Definitivamente dejó atrás el mundo académico. Agotadas las posibilidades, rebasados con holgura los tiempos de espera, llegó a una edad impropia para seguir esperando que el viento soplase a favor. Las cosas, llegadas a ese punto, ya no iban a cambiar. Estaba en tierra de nadie, varado como un náufrago en una isla con una palmera. Había sombra, cocos y poco más ...
Ya era demasiado tarde para todo.
El exceso de formación conlleva deformación. En el fondo, él y sus colegas encajaban bien en una de esas profesiones que Sabina hilvanaba en su Todos menos tú: eran especialistas en nada; pero especialistas al fin y al cabo. La sociedad, la prensa, los contertulios de las radios, incluso la señora que le tramitó la prestación de desempleo, consideraban fundamental que un país contase con ese tipo de expertos. El medioambiente, el cambio climático, los tipos que estudiaban el color del pico de las abubillas, eran fundamentales para la prosperidad de un país y era una barbaridad que el Gobierno, esos señores oscuros llenos de malos propósitos y leyes que se sacaban de la manga, no invirtiesen más en ello. Era una pena, ¡una vergüenza!, exclamó indignada la charcutera cuando, a media mañana, un día de diario, hizo la compra y tuvo que justificar su presencia en el mercado. Estaba en paro, otra vez; la ciencia apenas le daba para comprar mortadela de la barata.

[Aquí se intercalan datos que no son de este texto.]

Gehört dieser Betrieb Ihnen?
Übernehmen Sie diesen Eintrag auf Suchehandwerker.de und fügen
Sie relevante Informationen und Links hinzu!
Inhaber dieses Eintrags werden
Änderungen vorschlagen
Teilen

Lo cierto era que, pese a toda su transcendencia, todos esos centros de investigación tenían un aire de abandono que recordaban a los faros. Quedaban bien como adornos, como un alegato mudo del propósito con el que fueron fundados, pero en el fondo pertenecían a otra era, a otro tiempo. Eran vestigios del pasado que silenciosamente se iban apagando; de vez en cuando emitían un destello que los barcos interpretaban como algo pintoresco.
Estaba harto de la precariedad laboral con la que llevaba conviviendo desde sus tiempos como becario. Por fin vio claro que nunca iba a pasar nada, que el inmovilismo, fomentado por una burocracia pertinaz, había sepultado cualquier intento de innovación, de curiosidad. Las señas de identidad de un científico estaban abocadas a ser absorbidas por una serie de trámites y tiempos de espera que desarmaban ideas y favorecían al más tenaz. La partida la acababan por ganar los que tenían más habilidades para tratar con los gestores o una buena predisposición para lidiar con el farragoso reglamento y sabían interpretar el lenguaje jurídico de los boletines. Las buenas ideas terminaban en la papelera, por defecto de forma en su presentación ... Pidió un café para cerrar el almuerzo y decidió escribir un mensaje a su colega. Te he escuchado en la radio, muy interesante todo eso que decías ¿qué tal te va? A ver si nos vemos un día de estos. Pagó, arrancó la furgoneta y se fue con sus paquetes a otro pueblo. La respuesta no se hizo esperar. Le sorprendió. ¡A él! Pues sí, tío, a ver si nos vemos. Oye por cierto, estoy sin curro. Me han dicho que al final tú te has colocado. ¿Tú sabes si en esa empresa tuya habría alguna posibilidad de trabajar? Aunque sea a media jornada. Algo para ir tirando.